Nile (If Beale Street Could Talk’s Kiki Layne) doesn’t know she’s destined for indefinite immortality. She’s just stuck in a fruitless forever war in Afghanistan, where her fellow female soldiers’ decision to thirst for glory rather than secure a scene leaves Nile bleeding out on the floor. Prince-Bythewood even finds understandable through-line for that poor choice, likely rooted in a sexist sense of military inferiority. Between this and Da 5 Bloods, Netflix is home to two of summer 2020’s finest and most memorable offerings — Black filmmakers using genre trappings to tell tales rooted in the righteous rebellion of right now.
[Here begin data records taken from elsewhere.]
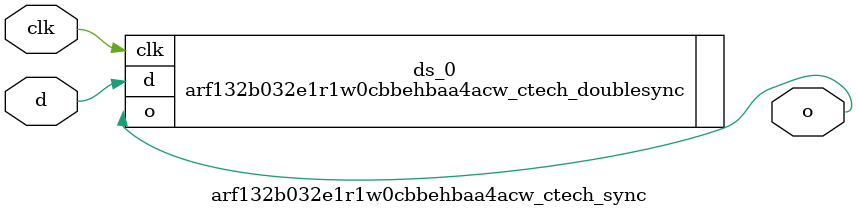
<source format=sv>

`ifndef ARF132B032E1R1W0CBBEHBAA4ACW_CTECH_SYNC_SV
`define ARF132B032E1R1W0CBBEHBAA4ACW_CTECH_SYNC_SV

module arf132b032e1r1w0cbbehbaa4acw_ctech_sync (
  input  logic  clk,
  input  logic  d,

  output logic  o
);

  arf132b032e1r1w0cbbehbaa4acw_ctech_doublesync ds_0 (.o(o), .d(d), .clk(clk));

endmodule // arf132b032e1r1w0cbbehbaa4acw_ctech_sync

`endif // ARF132B032E1R1W0CBBEHBAA4ACW_CTECH_SYNC_SV
</source>
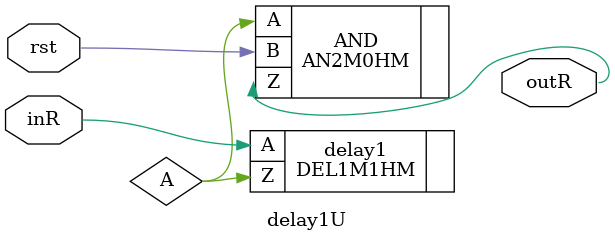
<source format=v>
`timescale 1ns / 1ps


module delay1U(inR, outR, rst);
input inR, rst;
output outR;

wire A,B;
DEL1M1HM delay1 ( .A(inR), .Z(A) );
AN2M0HM AND (.A(A), .B(rst), .Z(outR) );
endmodule

</source>
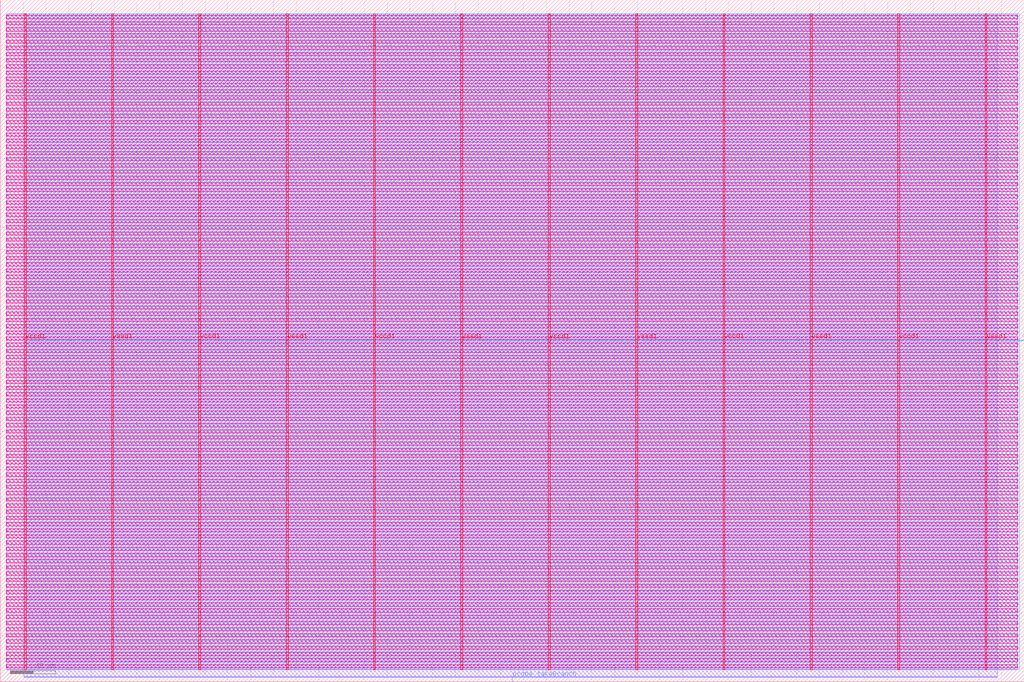
<source format=lef>
VERSION 5.7 ;
  NOWIREEXTENSIONATPIN ON ;
  DIVIDERCHAR "/" ;
  BUSBITCHARS "[]" ;
MACRO ExperiarCore
  CLASS BLOCK ;
  FOREIGN ExperiarCore ;
  ORIGIN 0.000 0.000 ;
  SIZE 900.000 BY 600.000 ;
  PIN clk
    DIRECTION INPUT ;
    USE SIGNAL ;
    PORT
      LAYER met3 ;
        RECT 896.000 299.920 900.000 300.520 ;
    END
  END clk
  PIN probe_takeBranch
    DIRECTION OUTPUT TRISTATE ;
    USE SIGNAL ;
    PORT
      LAYER met2 ;
        RECT 449.970 0.000 450.250 4.000 ;
    END
  END probe_takeBranch
  PIN vccd1
    DIRECTION INPUT ;
    USE POWER ;
    PORT
      LAYER met4 ;
        RECT 21.040 10.640 22.640 587.760 ;
    END
    PORT
      LAYER met4 ;
        RECT 174.640 10.640 176.240 587.760 ;
    END
    PORT
      LAYER met4 ;
        RECT 328.240 10.640 329.840 587.760 ;
    END
    PORT
      LAYER met4 ;
        RECT 481.840 10.640 483.440 587.760 ;
    END
    PORT
      LAYER met4 ;
        RECT 635.440 10.640 637.040 587.760 ;
    END
    PORT
      LAYER met4 ;
        RECT 789.040 10.640 790.640 587.760 ;
    END
  END vccd1
  PIN vssd1
    DIRECTION INPUT ;
    USE GROUND ;
    PORT
      LAYER met4 ;
        RECT 97.840 10.640 99.440 587.760 ;
    END
    PORT
      LAYER met4 ;
        RECT 251.440 10.640 253.040 587.760 ;
    END
    PORT
      LAYER met4 ;
        RECT 405.040 10.640 406.640 587.760 ;
    END
    PORT
      LAYER met4 ;
        RECT 558.640 10.640 560.240 587.760 ;
    END
    PORT
      LAYER met4 ;
        RECT 712.240 10.640 713.840 587.760 ;
    END
    PORT
      LAYER met4 ;
        RECT 865.840 10.640 867.440 587.760 ;
    END
  END vssd1
  OBS
      LAYER nwell ;
        RECT 5.330 583.385 894.430 586.215 ;
        RECT 5.330 577.945 894.430 580.775 ;
        RECT 5.330 572.505 894.430 575.335 ;
        RECT 5.330 567.065 894.430 569.895 ;
        RECT 5.330 561.625 894.430 564.455 ;
        RECT 5.330 556.185 894.430 559.015 ;
        RECT 5.330 550.745 894.430 553.575 ;
        RECT 5.330 545.305 894.430 548.135 ;
        RECT 5.330 539.865 894.430 542.695 ;
        RECT 5.330 534.425 894.430 537.255 ;
        RECT 5.330 528.985 894.430 531.815 ;
        RECT 5.330 523.545 894.430 526.375 ;
        RECT 5.330 518.105 894.430 520.935 ;
        RECT 5.330 512.665 894.430 515.495 ;
        RECT 5.330 507.225 894.430 510.055 ;
        RECT 5.330 501.785 894.430 504.615 ;
        RECT 5.330 496.345 894.430 499.175 ;
        RECT 5.330 490.905 894.430 493.735 ;
        RECT 5.330 485.465 894.430 488.295 ;
        RECT 5.330 480.025 894.430 482.855 ;
        RECT 5.330 474.585 894.430 477.415 ;
        RECT 5.330 469.145 894.430 471.975 ;
        RECT 5.330 463.705 894.430 466.535 ;
        RECT 5.330 458.265 894.430 461.095 ;
        RECT 5.330 452.825 894.430 455.655 ;
        RECT 5.330 447.385 894.430 450.215 ;
        RECT 5.330 441.945 894.430 444.775 ;
        RECT 5.330 436.505 894.430 439.335 ;
        RECT 5.330 431.065 894.430 433.895 ;
        RECT 5.330 425.625 894.430 428.455 ;
        RECT 5.330 420.185 894.430 423.015 ;
        RECT 5.330 414.745 894.430 417.575 ;
        RECT 5.330 409.305 894.430 412.135 ;
        RECT 5.330 403.865 894.430 406.695 ;
        RECT 5.330 398.425 894.430 401.255 ;
        RECT 5.330 392.985 894.430 395.815 ;
        RECT 5.330 387.545 894.430 390.375 ;
        RECT 5.330 382.105 894.430 384.935 ;
        RECT 5.330 376.665 894.430 379.495 ;
        RECT 5.330 371.225 894.430 374.055 ;
        RECT 5.330 365.785 894.430 368.615 ;
        RECT 5.330 360.345 894.430 363.175 ;
        RECT 5.330 354.905 894.430 357.735 ;
        RECT 5.330 349.465 894.430 352.295 ;
        RECT 5.330 344.025 894.430 346.855 ;
        RECT 5.330 338.585 894.430 341.415 ;
        RECT 5.330 333.145 894.430 335.975 ;
        RECT 5.330 327.705 894.430 330.535 ;
        RECT 5.330 322.265 894.430 325.095 ;
        RECT 5.330 316.825 894.430 319.655 ;
        RECT 5.330 311.385 894.430 314.215 ;
        RECT 5.330 305.945 894.430 308.775 ;
        RECT 5.330 300.505 894.430 303.335 ;
        RECT 5.330 295.065 894.430 297.895 ;
        RECT 5.330 289.625 894.430 292.455 ;
        RECT 5.330 284.185 894.430 287.015 ;
        RECT 5.330 278.745 894.430 281.575 ;
        RECT 5.330 273.305 894.430 276.135 ;
        RECT 5.330 267.865 894.430 270.695 ;
        RECT 5.330 262.425 894.430 265.255 ;
        RECT 5.330 256.985 894.430 259.815 ;
        RECT 5.330 251.545 894.430 254.375 ;
        RECT 5.330 246.105 894.430 248.935 ;
        RECT 5.330 240.665 894.430 243.495 ;
        RECT 5.330 235.225 894.430 238.055 ;
        RECT 5.330 229.785 894.430 232.615 ;
        RECT 5.330 224.345 894.430 227.175 ;
        RECT 5.330 218.905 894.430 221.735 ;
        RECT 5.330 213.465 894.430 216.295 ;
        RECT 5.330 208.025 894.430 210.855 ;
        RECT 5.330 202.585 894.430 205.415 ;
        RECT 5.330 197.145 894.430 199.975 ;
        RECT 5.330 191.705 894.430 194.535 ;
        RECT 5.330 186.265 894.430 189.095 ;
        RECT 5.330 180.825 894.430 183.655 ;
        RECT 5.330 175.385 894.430 178.215 ;
        RECT 5.330 169.945 894.430 172.775 ;
        RECT 5.330 164.505 894.430 167.335 ;
        RECT 5.330 159.065 894.430 161.895 ;
        RECT 5.330 153.625 894.430 156.455 ;
        RECT 5.330 148.185 894.430 151.015 ;
        RECT 5.330 142.745 894.430 145.575 ;
        RECT 5.330 137.305 894.430 140.135 ;
        RECT 5.330 131.865 894.430 134.695 ;
        RECT 5.330 126.425 894.430 129.255 ;
        RECT 5.330 120.985 894.430 123.815 ;
        RECT 5.330 115.545 894.430 118.375 ;
        RECT 5.330 110.105 894.430 112.935 ;
        RECT 5.330 104.665 894.430 107.495 ;
        RECT 5.330 99.225 894.430 102.055 ;
        RECT 5.330 93.785 894.430 96.615 ;
        RECT 5.330 88.345 894.430 91.175 ;
        RECT 5.330 82.905 894.430 85.735 ;
        RECT 5.330 77.465 894.430 80.295 ;
        RECT 5.330 72.025 894.430 74.855 ;
        RECT 5.330 66.585 894.430 69.415 ;
        RECT 5.330 61.145 894.430 63.975 ;
        RECT 5.330 55.705 894.430 58.535 ;
        RECT 5.330 50.265 894.430 53.095 ;
        RECT 5.330 44.825 894.430 47.655 ;
        RECT 5.330 39.385 894.430 42.215 ;
        RECT 5.330 33.945 894.430 36.775 ;
        RECT 5.330 28.505 894.430 31.335 ;
        RECT 5.330 23.065 894.430 25.895 ;
        RECT 5.330 17.625 894.430 20.455 ;
        RECT 5.330 12.185 894.430 15.015 ;
      LAYER li1 ;
        RECT 5.520 10.795 894.240 587.605 ;
      LAYER met1 ;
        RECT 5.520 10.640 894.240 587.760 ;
      LAYER met2 ;
        RECT 21.070 4.280 876.670 587.760 ;
        RECT 21.070 4.000 449.690 4.280 ;
        RECT 450.530 4.000 876.670 4.280 ;
      LAYER met3 ;
        RECT 21.040 300.920 896.000 587.685 ;
        RECT 21.040 299.520 895.600 300.920 ;
        RECT 21.040 10.715 896.000 299.520 ;
  END
END ExperiarCore
END LIBRARY


</source>
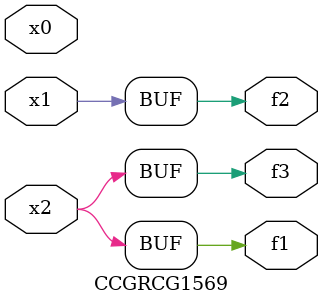
<source format=v>
module CCGRCG1569(
	input x0, x1, x2,
	output f1, f2, f3
);
	assign f1 = x2;
	assign f2 = x1;
	assign f3 = x2;
endmodule

</source>
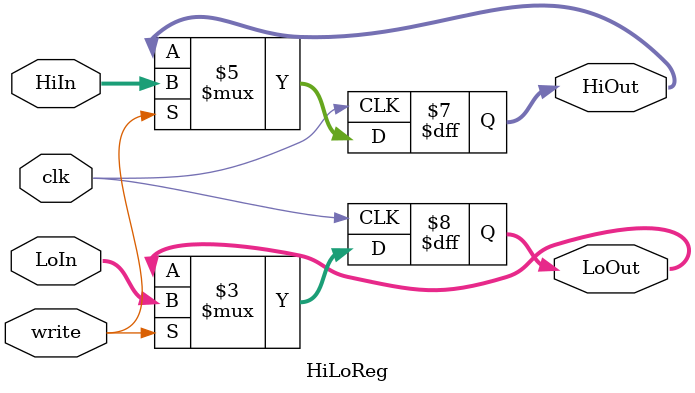
<source format=v>
`timescale 1ns / 1ps


module HiLoReg(clk, HiIn,LoIn, write, HiOut, LoOut);
    input [31:0] HiIn,LoIn;
    input write, clk;
    output reg [31:0] HiOut, LoOut;
    initial begin
    HiOut=0;
    LoOut = 0;
    end
    always @(posedge clk) begin
        if(write) begin
           HiOut <= HiIn;
           LoOut <= LoIn;
        end
    end

endmodule

</source>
After Nile survives without even a “trophy” scar, her friends ostracize her. No sooner has Nile nervously retreated into Frank Ocean on her earbuds than Andy shows up to bring her into the fold (but not before a knife to the shoulder with a profane exclamation akin to a stubbed toe).
Rucka has seen others wreak havoc on his work before — see, or really don’t see Whiteout — so he takes respectful care in adapting his source material. Yeah, The Old Guard gives us a mostly superfluous squabble between master and protege but also lets us see the sustenance it gives to Andy’s dwindling morale. Sunken, sallow and stripped of all sexiness, Theron makes Andy a worthwhile addition to her action-hero gallery alongside her work in Atomic Blonde and Mad Max: Fury Road (the latter getting a brief, amusing visual shoutout). Theron also continues to embrace fight choreography that feels not only laser-focused on the realities of her physique but a distinctly female body language of rage.
The Old Guard’s hard lefts might feel more familiar to genre fans, but they play like explorations of its character’s psyches and not mere parlor-trick plot contortions. We’re spared training montages; after all, Nile’s only new rule is that life as she knows it will continue … and continue some more. Layne contributes strong character work as a woman who tethered her life to a legacy inextricable from mortality and morality and now must wrestle with how to carry on when the letters “im” alter the definition of those notions. The empathy you’ll feel during what would be a lesser film’s “shocker” twist is especially strong.
Rucka’s script has no room for empty-gesture martyrdom, not when there are regular reminders of how much of these immortals’ lives have been spent in chains, man-made or metaphorical. He also writes for Kenzari a full-throated and full-hearted declaration of Joe’s love for Nicky that is the most romantic thing you’ve ever heard, or might ever hear, in superhero cinema. Andy’s mantra of “whatever it takes” reflects weighted uncertainty instead of fist-pump oorah. And it’s not pointlessly overloaded with action, making its climactic clash exceptionally exciting and engaging.
A summertime standout even if our options weren’t limited, The Old Guard is a thrilling, moving story about immortality — one that understands the strain of emotional comorbidity, illustrates how kindness and conscientious choices truly reverberate, and, it bears repeating, features Charlize Theron burying battle axes in people.